08 August 2019
A reflection from Avi West, Master Teacher of Federation’s Jewish Education Department
This year, Tisha B’Av, the Ninth day of the Hebrew month of Av which commemorates Jewish national tragedies, will begin on Saturday night August 10, and continue until Sunday night August 11. Jewish tradition has compressed history to compound our national loss, setting this day to remember both the Babylonian (586 BCE) and the Roman (70 CE) destruction of the ancient temples and Jerusalem. And since Jewish memory is more potent than history, we can mourn the lost opportunity when, on the 9th of Av, the Biblical Israelites were discouraged by ten of the spies who spoke disparagingly of the Land of Israel and fated the Israelites to wander for 40 years. The run of bad luck continued with the expulsion of Jews from England in 1290 CE, as well as the edict of expulsion in 1492 ending the “Golden Age” of Spanish Jewry. We also recall that World War I began on the ninth of Av, August 1, 1914, when Germany declared war on Russia, effectively starting the First World War and the cascade of tragedies culminating in the Holocaust.
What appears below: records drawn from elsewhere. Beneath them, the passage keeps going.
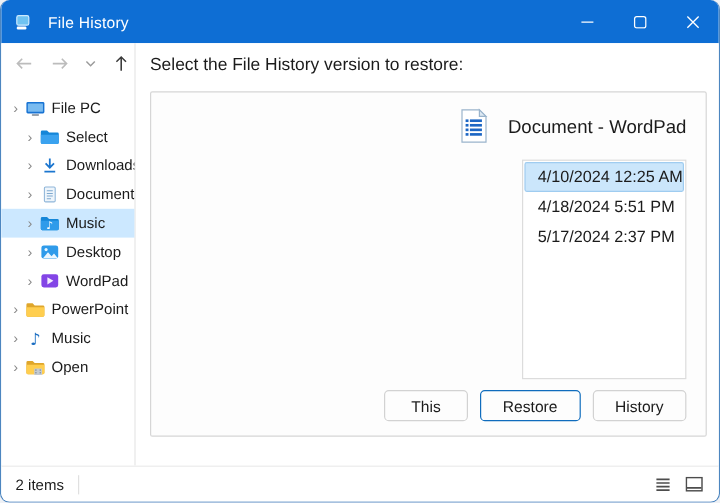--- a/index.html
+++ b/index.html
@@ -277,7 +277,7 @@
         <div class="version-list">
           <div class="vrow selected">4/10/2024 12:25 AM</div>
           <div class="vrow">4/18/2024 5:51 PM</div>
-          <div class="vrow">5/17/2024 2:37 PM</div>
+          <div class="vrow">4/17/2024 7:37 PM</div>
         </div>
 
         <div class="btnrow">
But as dark and dense with tragedy as this day may be, it is not the Ninth of Av that defines who we are. Jewish memory will preserve these events, but the Jewish future will be built through the resulting resilience, creativity, hope, and wisdom accumulated over time and in response to these challenges.
We can turn the many reasons for mourning on Tisha B’Av into positive platforms for action. If our collective memory attributes the destruction of the second temple to “baseless hatred,” then we can pledge to counter with “boundless love.” That would include finding reason to embrace those who have differences of opinion, and at the least abstain from lashon hara, the evil speech patterns that spark enmity.
Israel’s national anthem Hatikvah (the hope), makes the profound statement that, “As long as the Jewish spirit is longing deep in the heart, With eyes turned toward the East, looking toward Zion, Then our hope —the two-thousand-year-old hope—will not be lost…” It is the human ability to long for something that bridges loss and leads to resilience. Of course, a prerequisite for having feelings of longing and loss is the recognition of what is missing and what role it played in our personal or national lives.
In Eternal Echoes: Reflections on our Yearning to Belong, Celtic spiritual philosopher John O’Donohue notes that the word “belonging” is comprised of the two fundamental aspects of life: being and longing. He writes, “Belonging is the heart and warmth of intimacy. When we deny it, we grow cold and empty. Our life’s journey is the task of refining our belonging so that it may become more true, loving, good and free.” This idea may be the secret to Jewish resilience, and the source of hope for Jewish communities. As we remember the loss of communities past, we can find comfort and creative renewal in belonging to a vibrant community now.
When we say, “it takes a village,” we mean that a community that shares the responsibility to nurture, educate, mourn, and celebrate its individuals and its shared values becomes a key factor in its success. When the ancient sages claim that, “all those who mourn over Jerusalem will merit seeing its joy,” they were recognizing the “oys” and joys of longing and belonging. They saw eventual redemption within the ruins of destruction.
Lord Jonathan Sacks preached, “Do remember the past- but do not be held captive by it.” Tisha B’Av is not a static photograph. It must be viewed within the ongoing lens of Jewish life and development. Episodes of destruction are also opportunities for repair (tikkun). Today’s community is not an endpoint. It can be a platform for creating the society of our dreams.